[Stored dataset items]
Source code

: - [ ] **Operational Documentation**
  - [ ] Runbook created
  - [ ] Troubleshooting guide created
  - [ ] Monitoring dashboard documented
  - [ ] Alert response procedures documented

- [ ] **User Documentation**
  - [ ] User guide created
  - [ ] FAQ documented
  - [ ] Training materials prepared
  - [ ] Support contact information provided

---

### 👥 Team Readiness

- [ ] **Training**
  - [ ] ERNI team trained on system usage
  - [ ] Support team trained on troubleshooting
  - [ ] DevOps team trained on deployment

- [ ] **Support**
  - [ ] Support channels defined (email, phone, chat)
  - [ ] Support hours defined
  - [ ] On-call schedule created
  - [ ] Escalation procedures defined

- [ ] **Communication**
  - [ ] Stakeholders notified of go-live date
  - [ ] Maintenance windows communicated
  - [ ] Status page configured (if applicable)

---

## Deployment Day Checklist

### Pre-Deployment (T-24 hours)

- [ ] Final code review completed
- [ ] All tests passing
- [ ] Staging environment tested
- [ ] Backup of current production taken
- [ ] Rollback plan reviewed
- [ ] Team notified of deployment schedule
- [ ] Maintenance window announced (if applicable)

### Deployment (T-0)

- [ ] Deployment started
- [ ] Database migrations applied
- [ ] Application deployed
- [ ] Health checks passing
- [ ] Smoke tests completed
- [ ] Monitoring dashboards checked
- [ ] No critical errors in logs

## WORK ORDER
Extract every line of source text from the material and reproduce it unchanged, keeping all characters, indentation, and line breaks.

## TASK RESULT
Source code

: - [ ] **Operational Documentation**
  - [ ] Runbook created
  - [ ] Troubleshooting guide created
  - [ ] Monitoring dashboard documented
  - [ ] Alert response procedures documented

- [ ] **User Documentation**
  - [ ] User guide created
  - [ ] FAQ documented
  - [ ] Training materials prepared
  - [ ] Support contact information provided

---

### 👥 Team Readiness

- [ ] **Training**
  - [ ] ERNI team trained on system usage
  - [ ] Support team trained on troubleshooting
  - [ ] DevOps team trained on deployment

- [ ] **Support**
  - [ ] Support channels defined (email, phone, chat)
  - [ ] Support hours defined
  - [ ] On-call schedule created
  - [ ] Escalation procedures defined

- [ ] **Communication**
  - [ ] Stakeholders notified of go-live date
  - [ ] Maintenance windows communicated
  - [ ] Status page configured (if applicable)

---

## Deployment Day Checklist

### Pre-Deployment (T-24 hours)

- [ ] Final code review completed
- [ ] All tests passing
- [ ] Staging environment tested
- [ ] Backup of current production taken
- [ ] Rollback plan reviewed
- [ ] Team notified of deployment schedule
- [ ] Maintenance window announced (if applicable)

### Deployment (T-0)

- [ ] Deployment started
- [ ] Database migrations applied
- [ ] Application deployed
- [ ] Health checks passing
- [ ] Smoke tests completed
- [ ] Monitoring dashboards checked
- [ ] No critical errors in logs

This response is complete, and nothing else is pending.